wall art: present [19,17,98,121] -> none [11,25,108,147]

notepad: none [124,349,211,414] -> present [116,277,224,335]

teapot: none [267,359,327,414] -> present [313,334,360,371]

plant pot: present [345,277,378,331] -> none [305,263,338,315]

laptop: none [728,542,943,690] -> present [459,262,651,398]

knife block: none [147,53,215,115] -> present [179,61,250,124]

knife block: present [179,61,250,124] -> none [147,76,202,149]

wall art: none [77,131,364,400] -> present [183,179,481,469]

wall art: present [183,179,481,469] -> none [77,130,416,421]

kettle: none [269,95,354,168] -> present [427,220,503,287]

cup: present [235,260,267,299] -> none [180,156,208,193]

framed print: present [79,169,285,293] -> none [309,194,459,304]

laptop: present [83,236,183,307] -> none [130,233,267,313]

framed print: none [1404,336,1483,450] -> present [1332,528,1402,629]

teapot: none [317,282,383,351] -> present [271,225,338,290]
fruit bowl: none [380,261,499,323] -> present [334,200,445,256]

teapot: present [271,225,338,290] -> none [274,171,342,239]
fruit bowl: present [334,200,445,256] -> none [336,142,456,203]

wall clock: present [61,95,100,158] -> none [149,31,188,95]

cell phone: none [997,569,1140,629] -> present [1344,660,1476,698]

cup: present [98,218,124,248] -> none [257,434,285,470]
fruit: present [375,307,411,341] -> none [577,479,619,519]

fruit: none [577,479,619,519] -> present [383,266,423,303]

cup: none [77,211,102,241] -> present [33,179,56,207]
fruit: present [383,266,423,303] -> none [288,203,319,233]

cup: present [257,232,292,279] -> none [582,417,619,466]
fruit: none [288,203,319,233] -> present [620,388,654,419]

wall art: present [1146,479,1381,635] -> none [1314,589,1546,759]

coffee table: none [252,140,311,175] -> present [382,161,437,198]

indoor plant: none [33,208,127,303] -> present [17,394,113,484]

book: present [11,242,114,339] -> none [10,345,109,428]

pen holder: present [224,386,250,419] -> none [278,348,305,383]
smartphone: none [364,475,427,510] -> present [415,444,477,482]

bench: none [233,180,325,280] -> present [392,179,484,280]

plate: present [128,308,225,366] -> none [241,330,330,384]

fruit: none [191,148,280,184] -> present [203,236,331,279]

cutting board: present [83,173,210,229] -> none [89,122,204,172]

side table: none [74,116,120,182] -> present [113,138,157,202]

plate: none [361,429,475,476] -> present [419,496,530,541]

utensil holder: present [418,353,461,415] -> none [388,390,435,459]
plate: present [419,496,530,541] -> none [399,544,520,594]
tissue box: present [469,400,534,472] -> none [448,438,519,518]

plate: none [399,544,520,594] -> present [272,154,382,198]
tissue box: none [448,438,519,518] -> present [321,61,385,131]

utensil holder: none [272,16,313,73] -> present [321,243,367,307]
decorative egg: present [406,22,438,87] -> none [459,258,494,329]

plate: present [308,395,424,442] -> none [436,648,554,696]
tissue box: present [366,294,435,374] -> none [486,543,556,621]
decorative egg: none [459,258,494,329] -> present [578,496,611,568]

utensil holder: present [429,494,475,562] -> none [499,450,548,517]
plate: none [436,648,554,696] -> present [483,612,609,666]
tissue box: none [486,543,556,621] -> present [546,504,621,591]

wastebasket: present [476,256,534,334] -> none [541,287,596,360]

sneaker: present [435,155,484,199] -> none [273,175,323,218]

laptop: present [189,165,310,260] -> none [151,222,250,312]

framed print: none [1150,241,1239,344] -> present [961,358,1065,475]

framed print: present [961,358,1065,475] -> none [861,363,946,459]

• Your instructions: Write out the records again, exactly as given.

• Answer to this exercise:
wall art: present [19,17,98,121] -> none [11,25,108,147]

notepad: none [124,349,211,414] -> present [116,277,224,335]

teapot: none [267,359,327,414] -> present [313,334,360,371]

plant pot: present [345,277,378,331] -> none [305,263,338,315]

laptop: none [728,542,943,690] -> present [459,262,651,398]

knife block: none [147,53,215,115] -> present [179,61,250,124]

knife block: present [179,61,250,124] -> none [147,76,202,149]

wall art: none [77,131,364,400] -> present [183,179,481,469]

wall art: present [183,179,481,469] -> none [77,130,416,421]

kettle: none [269,95,354,168] -> present [427,220,503,287]

cup: present [235,260,267,299] -> none [180,156,208,193]

framed print: present [79,169,285,293] -> none [309,194,459,304]

laptop: present [83,236,183,307] -> none [130,233,267,313]

framed print: none [1404,336,1483,450] -> present [1332,528,1402,629]

teapot: none [317,282,383,351] -> present [271,225,338,290]
fruit bowl: none [380,261,499,323] -> present [334,200,445,256]

teapot: present [271,225,338,290] -> none [274,171,342,239]
fruit bowl: present [334,200,445,256] -> none [336,142,456,203]

wall clock: present [61,95,100,158] -> none [149,31,188,95]

cell phone: none [997,569,1140,629] -> present [1344,660,1476,698]

cup: present [98,218,124,248] -> none [257,434,285,470]
fruit: present [375,307,411,341] -> none [577,479,619,519]

fruit: none [577,479,619,519] -> present [383,266,423,303]

cup: none [77,211,102,241] -> present [33,179,56,207]
fruit: present [383,266,423,303] -> none [288,203,319,233]

cup: present [257,232,292,279] -> none [582,417,619,466]
fruit: none [288,203,319,233] -> present [620,388,654,419]

wall art: present [1146,479,1381,635] -> none [1314,589,1546,759]

coffee table: none [252,140,311,175] -> present [382,161,437,198]

indoor plant: none [33,208,127,303] -> present [17,394,113,484]

book: present [11,242,114,339] -> none [10,345,109,428]

pen holder: present [224,386,250,419] -> none [278,348,305,383]
smartphone: none [364,475,427,510] -> present [415,444,477,482]

bench: none [233,180,325,280] -> present [392,179,484,280]

plate: present [128,308,225,366] -> none [241,330,330,384]

fruit: none [191,148,280,184] -> present [203,236,331,279]

cutting board: present [83,173,210,229] -> none [89,122,204,172]

side table: none [74,116,120,182] -> present [113,138,157,202]

plate: none [361,429,475,476] -> present [419,496,530,541]

utensil holder: present [418,353,461,415] -> none [388,390,435,459]
plate: present [419,496,530,541] -> none [399,544,520,594]
tissue box: present [469,400,534,472] -> none [448,438,519,518]

plate: none [399,544,520,594] -> present [272,154,382,198]
tissue box: none [448,438,519,518] -> present [321,61,385,131]

utensil holder: none [272,16,313,73] -> present [321,243,367,307]
decorative egg: present [406,22,438,87] -> none [459,258,494,329]

plate: present [308,395,424,442] -> none [436,648,554,696]
tissue box: present [366,294,435,374] -> none [486,543,556,621]
decorative egg: none [459,258,494,329] -> present [578,496,611,568]

utensil holder: present [429,494,475,562] -> none [499,450,548,517]
plate: none [436,648,554,696] -> present [483,612,609,666]
tissue box: none [486,543,556,621] -> present [546,504,621,591]

wastebasket: present [476,256,534,334] -> none [541,287,596,360]

sneaker: present [435,155,484,199] -> none [273,175,323,218]

laptop: present [189,165,310,260] -> none [151,222,250,312]

framed print: none [1150,241,1239,344] -> present [961,358,1065,475]

framed print: present [961,358,1065,475] -> none [861,363,946,459]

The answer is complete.